Shanghai, July 25: Shanghai authorities are urging eligible couples to have a second baby, after years of following a one-child policy, amid concerns about a lack of young workers to support its ageing population.
Family planning officials will make home visits and offer financial advice to those wanting a second child, in a dramatic shift away from the 30-year priority of simply keeping the population down.
“We just hope more people can have a second child because for Shanghai, as a city which started family planning quite early, the process of ageing is fast,” said Zhang Meixin of the Shanghai population and family planning commission.
He said the authorities would not introduce new policies as such and stressed that the nationwide rules still stood. Officials have long feared that China cannot support a rising population already over 1.3 billion and not expected to peak until it reaches 1.5 billion in about 2033.

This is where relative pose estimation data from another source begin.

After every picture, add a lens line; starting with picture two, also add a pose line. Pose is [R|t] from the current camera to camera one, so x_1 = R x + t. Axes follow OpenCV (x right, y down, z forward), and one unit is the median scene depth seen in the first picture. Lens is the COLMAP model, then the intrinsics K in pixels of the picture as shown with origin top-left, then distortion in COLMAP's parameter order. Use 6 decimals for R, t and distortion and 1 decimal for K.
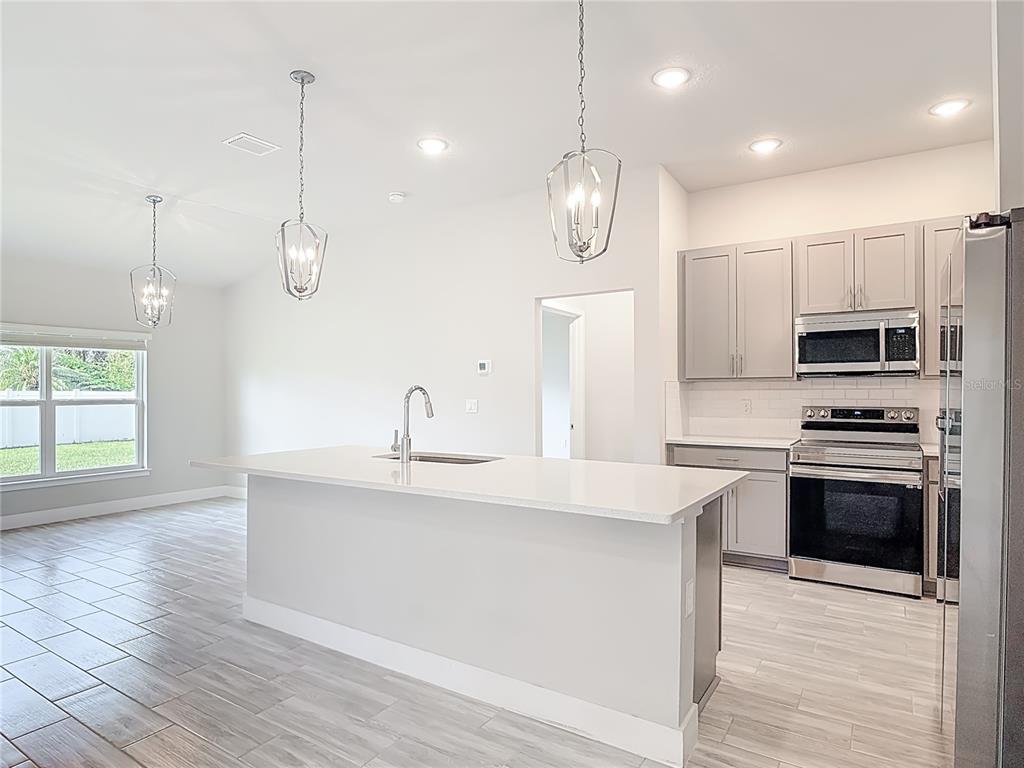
lens RADIAL K [[582.4, 0, 504.7], [0, 582.4, 396.1], [0, 0, 1]] dist [-0.002342, -0.003367]
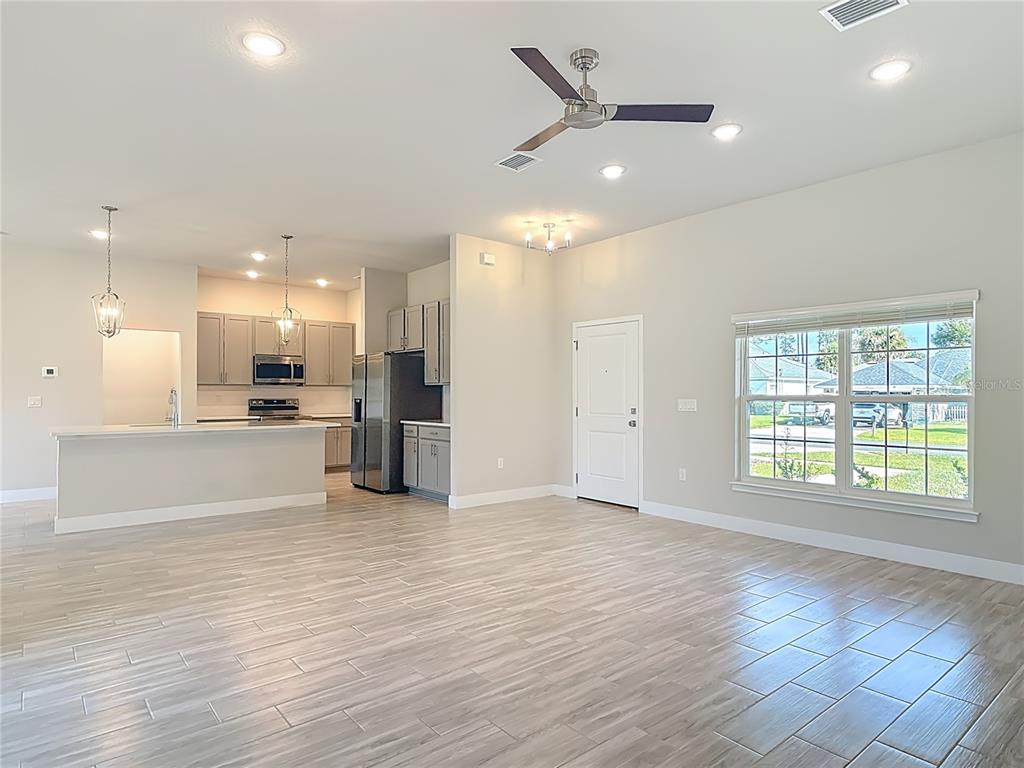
lens RADIAL K [[615.1, 0, 519.3], [0, 615.1, 389.5], [0, 0, 1]] dist [0.009912, -0.002544]
pose [[0.270214, 0.007604, 0.962770, -0.994288], [0.006097, 0.999935, -0.009609, 0.008704], [-0.962781, 0.008466, 0.270151, -0.362725]]
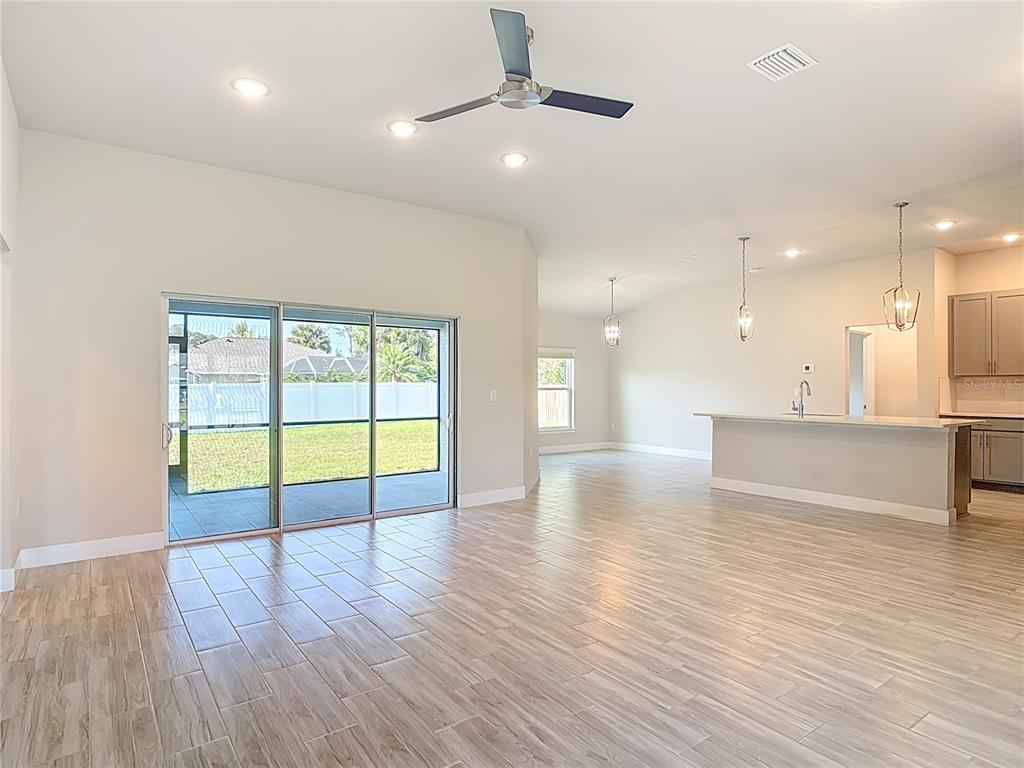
lens RADIAL K [[599.1, 0, 504.4], [0, 599.1, 389.4], [0, 0, 1]] dist [-0.017451, 0.000398]
pose [[0.937397, 0.006324, -0.348207, -0.227708], [-0.006044, 0.999980, 0.001892, 0.009534], [0.348212, 0.000331, 0.937416, -0.783905]]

China’s one-child policy already includes a series of exemptions including for ethnic minorities and couples who are both only children. But in Shanghai, families will now be actively encouraged to use what was previously seen as a privilege.
The change reflects the differing needs of China’s modern cities and its countryside, and growing acknowledgement by officials that birth restrictions are a blunt tool with unwanted side-effects.
Earlier this year the US-based Centre for Strategic and International Studies warned that China would have more than 438 million over-60s by 2050. Each would have just 1.6 working-age adults to support them, compared with 7.7 in 1975.
The problem is particularly acute in Shanghai. Zhang said its fertility rate was 0.88 in 2008 – far below the national average of around 1.8 and that which is needed simply to keep the population at the same level.
Fertility rates tend to drop with economic development. China’s is still above that of Britain and many European countries.
Xia Xueluan, a professor of sociology at Peking University, said family planning had many advantages, but applauded the new policy. “They should have done this earlier, and it should be promoted all over the country, not just in Shanghai.”
But he added that additional incentives such as child benefit may be necessary to persuade urbanites to have more babies.
But while rural dwellers in particular chafe at restrictions and heavy-handed enforcement which has included forced abortions many in cities are used to the policy and seem largely indifferent, or like the idea of increasing their families but worry about the financial impact.
Resentment is often sparked by the variation in the policing of the rules rather than the law per se with many complaining that the rich are unaffected by fines that can cripple poorer households.
“I don’t want a second child. One is enough, and I hope it is a girl, said expectant mother Yu Nan, 25. “It is very nice to be the only child; you don’t need to share or grab things from others. You can have all your parents’ attention. My parents have brothers and sisters, but when my grandparents died they quarrelled over the legacy. That was horrible and hurtful. Being the only child, you won’t have those problems.”